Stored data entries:
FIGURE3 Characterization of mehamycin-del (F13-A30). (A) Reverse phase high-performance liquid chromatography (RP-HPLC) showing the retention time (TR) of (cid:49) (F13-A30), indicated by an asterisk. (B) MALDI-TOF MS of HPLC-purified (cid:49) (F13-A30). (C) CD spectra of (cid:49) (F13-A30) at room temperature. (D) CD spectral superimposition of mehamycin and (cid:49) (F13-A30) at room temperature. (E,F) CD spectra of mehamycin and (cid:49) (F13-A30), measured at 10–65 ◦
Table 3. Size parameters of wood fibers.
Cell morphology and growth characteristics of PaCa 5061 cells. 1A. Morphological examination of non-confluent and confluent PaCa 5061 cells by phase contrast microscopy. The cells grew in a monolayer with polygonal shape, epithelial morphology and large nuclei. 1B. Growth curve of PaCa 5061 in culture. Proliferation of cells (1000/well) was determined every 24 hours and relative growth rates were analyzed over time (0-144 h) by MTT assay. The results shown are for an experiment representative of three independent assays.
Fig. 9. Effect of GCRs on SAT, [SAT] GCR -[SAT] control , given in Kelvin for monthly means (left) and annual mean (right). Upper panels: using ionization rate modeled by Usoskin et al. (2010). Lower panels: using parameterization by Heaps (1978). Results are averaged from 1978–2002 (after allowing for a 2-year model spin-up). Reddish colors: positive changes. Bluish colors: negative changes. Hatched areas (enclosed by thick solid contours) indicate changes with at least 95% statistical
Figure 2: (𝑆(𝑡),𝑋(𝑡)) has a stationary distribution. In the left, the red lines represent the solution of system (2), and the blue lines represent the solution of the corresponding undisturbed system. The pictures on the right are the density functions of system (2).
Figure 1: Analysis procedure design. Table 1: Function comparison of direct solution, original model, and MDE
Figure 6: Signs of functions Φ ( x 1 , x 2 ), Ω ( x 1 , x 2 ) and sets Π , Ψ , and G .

WORK ITEM:
Set down exactly what runs from the line containing "Figure 2: (𝑆(𝑡),𝑋(𝑡))" through the last line above, both lines included.

SOLUTION TO THIS TASK:
Figure 2: (𝑆(𝑡),𝑋(𝑡)) has a stationary distribution. In the left, the red lines represent the solution of system (2), and the blue lines represent the solution of the corresponding undisturbed system. The pictures on the right are the density functions of system (2).
Figure 1: Analysis procedure design. Table 1: Function comparison of direct solution, original model, and MDE
Figure 6: Signs of functions Φ ( x 1 , x 2 ), Ω ( x 1 , x 2 ) and sets Π , Ψ , and G .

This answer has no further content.